To find planets, the Kepler telescope captures repeated images of 150,000 stars in a region of the sky in the constellation Cygnus. The data are analyzed by computer software in search of stars that dim briefly as a result of a planet passing in front, a transit. For planets as large as Jupiter, the star may dim by 1 percent, or one part in 100, which is easily detectable. A planet as small as Earth, however, dims the star by one part in 10,000, which is likely to be lost in the noise.
This estimate includes only planets that circle their stars within a distance of about one-quarter of Earth's orbital radius, well within the orbit of Mercury - the current limit of Kepler's detection capability. Further evidence suggests that the fraction of stars having planets the size of Earth or slightly bigger orbiting within Earth-like orbits may amount to 50 percent.
Planets one to two times the size of Earth are not necessarily habitable. Painstaking observations show that planets two or three times the diameter of Earth are typically like Uranus and Neptune, which have a rocky core surrounded by helium and hydrogen gases and perhaps water. Planets close to the star may even be water worlds – planets with oceans hundreds of miles deep above a rocky core.
Nevertheless, planets between one and two times the diameter of Earth may well be rocky and, if located within the Goldilocks zone – not too hot, not too cold, just right for liquid water – could support life.
"Kepler's one goal is to answer a question that people have been asking since the days of Aristotle: What fraction of stars like the sun have an Earth-like planet?" said Andrew Howard of the Institute for Astronomy at the University of Hawaii. "We're not there yet, but Kepler has found enough planets that we can make statistical estimates."
The estimates are based on a better understanding of the percentage of big Earth-size planets that Kepler misses because of uncertainties in detection, which the team estimates to be about one in four, or 25 percent.
U.C. Berkeley graduate student Erik Petigura spent the past two years writing a software program called TERRA, for Transiting Exoearth Robust Reduction Algorithm, which is very similar to Kepler's pipeline.
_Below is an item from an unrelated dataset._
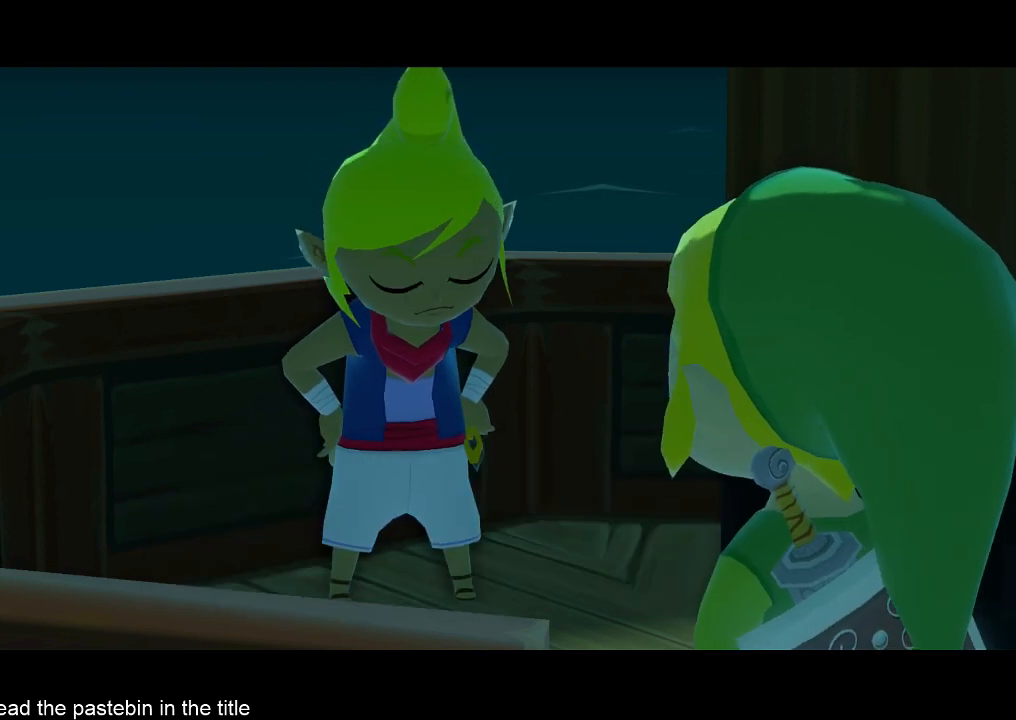
{"buttons": [], "left_stick": "center", "right_stick": "center", "events": [[33, "A", "down"], [33, "B", "down"], [100, "A", "up"], [100, "B", "up"], [133, "A", "down"], [200, "A", "up"], [200, "B", "down"], [267, "B", "up"], [367, "A", "down"], [367, "B", "down"], [400, "A", "up"], [467, "B", "up"]]}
They then fed TERRA simulated planets to test how efficiently the software detects Earth-size planets.
"It may seem crazy to spend two years redoing what the Kepler team has already done, but the question we are asking – How many Earth-size planets are we missing? – is so important that we wanted to do it separately for cross-validation," he said.
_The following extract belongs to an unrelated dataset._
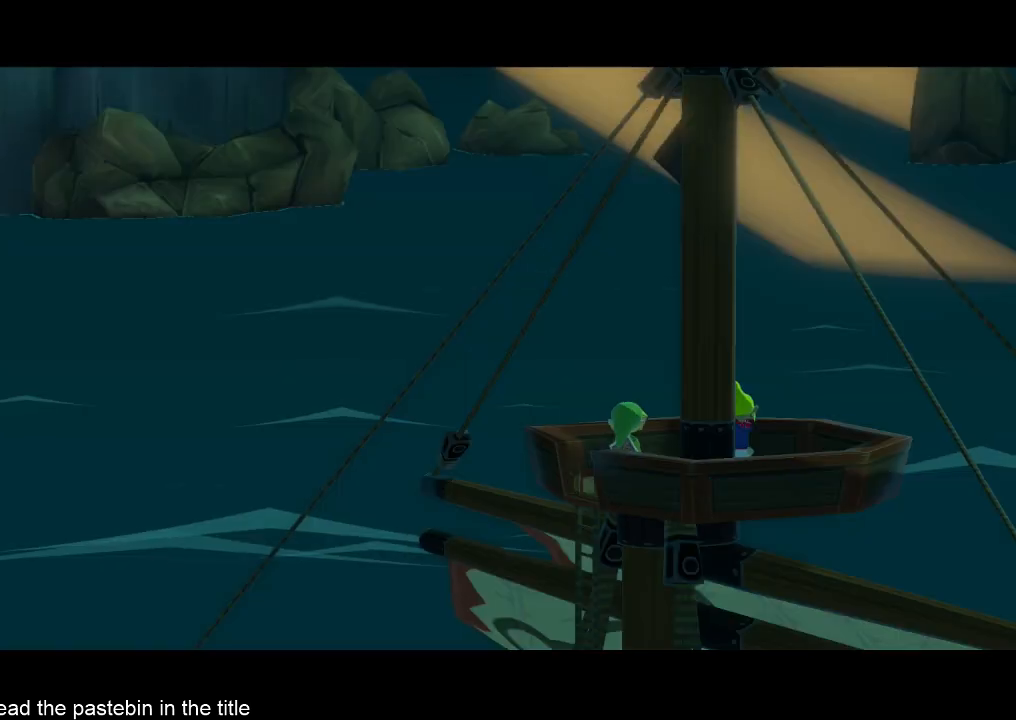
{"buttons": [], "left_stick": "center", "right_stick": "center", "events": [[33, "B", "down"], [100, "A", "down"], [100, "B", "up"], [200, "A", "up"], [200, "B", "down"], [267, "A", "down"], [267, "B", "up"], [300, "A", "up"], [367, "A", "down"], [433, "A", "up"]]}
After measuring the fraction of planets missed by TERRA, the team corrected for this and conducted a thorough analysis of 12 of the 13 quarters of Kepler observations freely available on the Internet. They identified 119 Earth-like planets ranging in size from nearly six times the diameter of Earth to the diameter of Mars. Thirty-seven of these planets were not identified in previous Kepler reports.
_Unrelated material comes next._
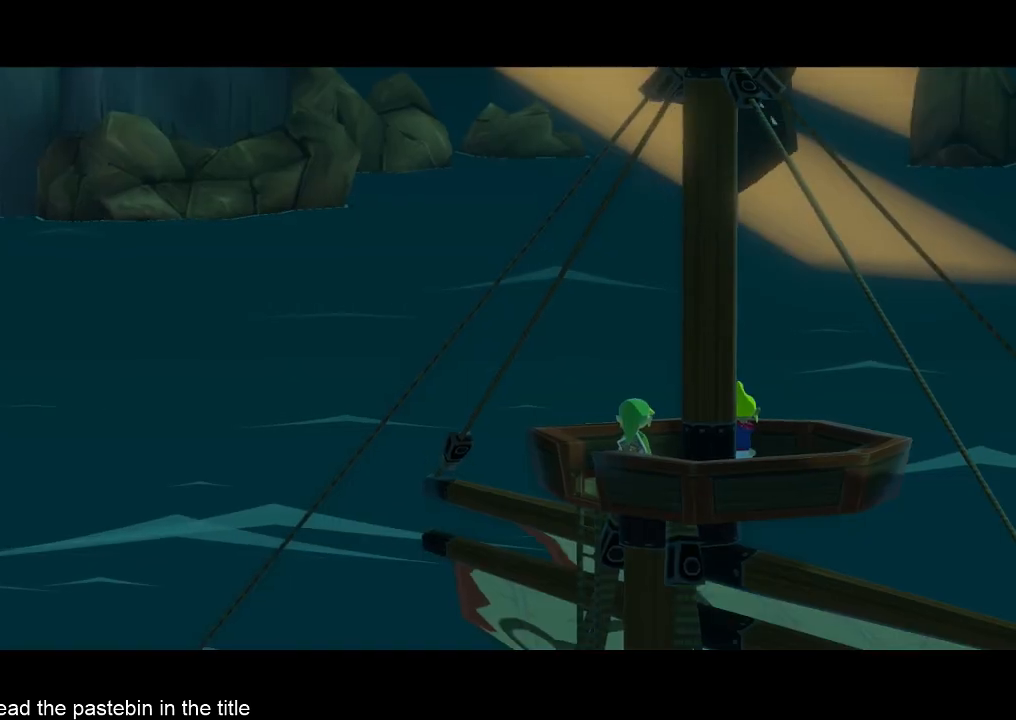
{"buttons": ["A"], "left_stick": "center", "right_stick": "center", "events": [[33, "B", "down"], [100, "B", "up"], [133, "A", "down"], [200, "A", "up"], [267, "A", "down"], [267, "B", "down"], [300, "A", "up"], [367, "A", "down"], [367, "B", "up"], [433, "A", "up"], [433, "B", "down"], [467, "A", "down"], [467, "B", "up"]]}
The analysis confirmed that the frequency of planets increases as the size decreases, which Howard and the Kepler team reported last year. Perhaps 1 percent of stars have planets the size of Jupiter, while 10 percent have planets the size of Neptune. Marcy compared this to rocks on a beach – large boulders are rare, stones are more common, and pebbles extremely abundant.
Unlike the beach, where sand grains and flecks are even more abundant, Petigura's team now estimates that the abundance of planets stops rising at about twice Earth's diameter and remains the same until the size of Earth, the limit of their analysis. This corrects an impression left by Howard's earlier paper that the frequency of Earth-size planets actually decreases below twice Earth's diameter.
"A year ago, Kepler had found only a few planets smaller than twice Earth's diameter, far fewer than would be expected if you extrapolate downward from the abundances of larger planets," Petigura said. Accounting for planets that Kepler misses still means that "big Earths" are one third as abundant as would be expected if the rising trend continued below twice the diameter of Earth.
Howard noted, however, that if 17 percent of all stars have Earth-size planets within the orbit of Mercury, "where are they in our solar system? Maybe our solar system is an anomaly compared to the great variety of stars."
Presented at a session on the Kepler mission during the American Astronomical Society meeting in Long Beach, California.